The whole part "Creative Space" is longer than my excerpt, so if you have access to Peopleware I recommend reading all of it.

This precise statement is easily verified (just google it). But I thought I had a source for the "listening to music hampers your creative ability" statement, and I can't seem to find it.

You could reason that if you engage the brain with something, then it cannot do another thing at the same time. So if you engage the areas responsible for creative thought processes, these areas will not be available for other tasks.

Obviously this might not be the same for everyone, I'm just cautioning people and urging everyone to do some testing.

Another example is that many people (including myself) can't dictate, for the same reasons. In my case, whenever I use dictation, I later go back and re-read what I wrote and it is always disappointing. It seems the areas of my brain that process speech are also needed to form thoughts into sentences and I just can't do both well.
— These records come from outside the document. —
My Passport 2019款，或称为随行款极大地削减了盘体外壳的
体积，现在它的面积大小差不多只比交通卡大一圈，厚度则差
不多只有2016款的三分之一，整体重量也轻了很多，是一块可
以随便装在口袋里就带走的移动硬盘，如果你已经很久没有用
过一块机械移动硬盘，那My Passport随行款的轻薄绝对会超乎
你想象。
No, I don't think you can reason that. The brain is engaged in so many simultaneous activities that it is nearly impossible to count or even categorize them. Our understanding of how we think is very poor, and the brain very robust. Moreover, brains and minds are so variable that exception is the rule. Talking about what works for you and making something that helps you (and may help others) is great, but framing it with dubious extrapolations is, I think, misleading.
It's a matter of practice. I've seen quadriplegics do dictation just fine. You just have to train yourself to think a different way. This may not be an efficient use of your time. (I find that I can do dictation, but it takes much more effort than typing.)